04 Aug California’s Act to Save Lives
Nearly a year ago, California’s governor, Gavin Newsom, officially signed a bill into law that dealt with the police and the use of force while dealing with a suspected criminal. The goal was to create clear guidelines about when force was and wasn’t necessary.
The law is called the California Act to Save Lives or Assembly Bill 392.
Shortly after signing the bill into Law, Newsom issued a statement that explained why he’d decided to pass the law. “The bill goes to the heart of some of our most sacred principles, in which force should be exercised judiciously, with respect for human life and dignity.”
The Act to Save Lives primarily focuses on when officers should use deadly force when apprehending a suspect. Instead of being able to say that they felt that they had a reasonable belief that the suspect was a threat, the law requires that officers prove that they or a third party was in imminent danger before they’re allowed to use deadly force to subdue the suspect.
Several different fatal police-shooting cases, including that of Willie McCoy and Stephon Clark, triggered the Act to Save Lives.
The Act to Save Lives not only looks at the actual moment when the officer used deadly force but also takes a long look at the actions leading up to that moment.
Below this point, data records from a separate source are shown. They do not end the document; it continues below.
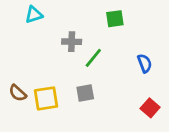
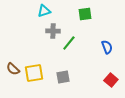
cyan triangle: (34, 15) -> (44, 11), moved
gray square: (85, 93) -> (63, 77), moved

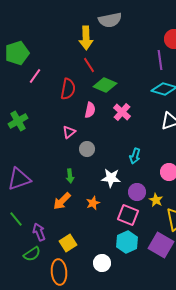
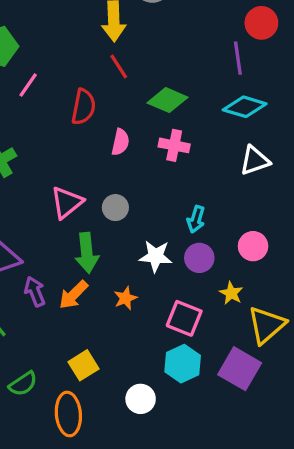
green diamond: (105, 85) -> (167, 100), moved
pink cross: (122, 112) -> (174, 145), turned -30
pink triangle: (69, 132) -> (67, 202), moved, size x1.5
green arrow: (70, 176) -> (87, 253), size x1.6
purple circle: (137, 192) -> (199, 258), moved
purple arrow: (39, 232) -> (35, 291), moved

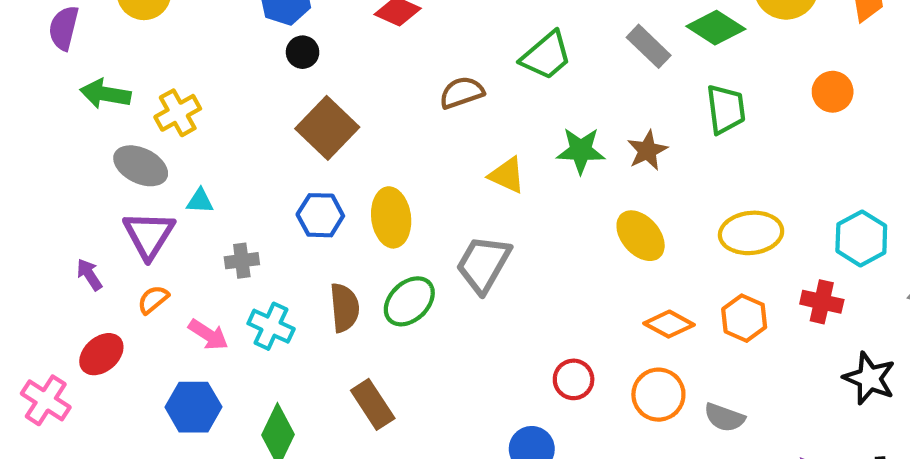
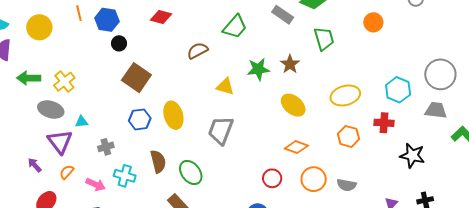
green ellipse: (409, 301) -> (191, 172), moved, turned -75
orange diamond: (669, 324) -> (296, 147), moved

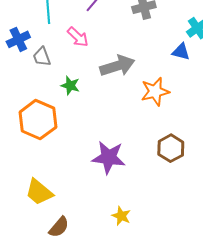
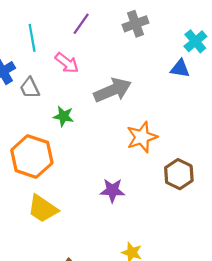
orange star: (155, 92) -> (142, 137), moved
purple star: (109, 157) -> (112, 190), size x0.7
yellow trapezoid: (39, 192) -> (43, 209), moved

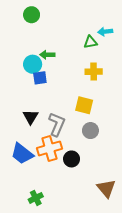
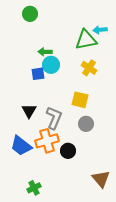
green triangle: (90, 42) -> (86, 40), size x1.6
cyan circle: (33, 64) -> (51, 65), moved
yellow cross: (94, 72) -> (89, 68), turned 35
Everyone involved in the case will talk to witnesses and look at recorded footage to determine if the officer made an honest effort to use de-escalation tactics in an effort to diffuse the situation.
The Act to Save Lives is rather vague when it comes to punishment for officers when it’s determined that they didn’t take appropriate actions to prevent a fatality. Possible repercussions include everyone from criminal prosecution, getting fired from their job, and being sued in civil court by the victim’s family. It’s likely that the officer would probably experience all three things.
While many believe that the Act to Save Lives is a good first step to making police officers accountable for their actions, several civil rights organizations aren’t happy with the law. Many organizations feel that the law isn’t clear enough to really address the issue of whether police should use deadly force. Another sticking point many affirmative action groups have with the Act to Save Lives is that it doesn’t address the issue of racial profiling.
While many affirmative action groups feel the act doesn’t do enough, law enforcement groups worry that the act puts officers lives at risk.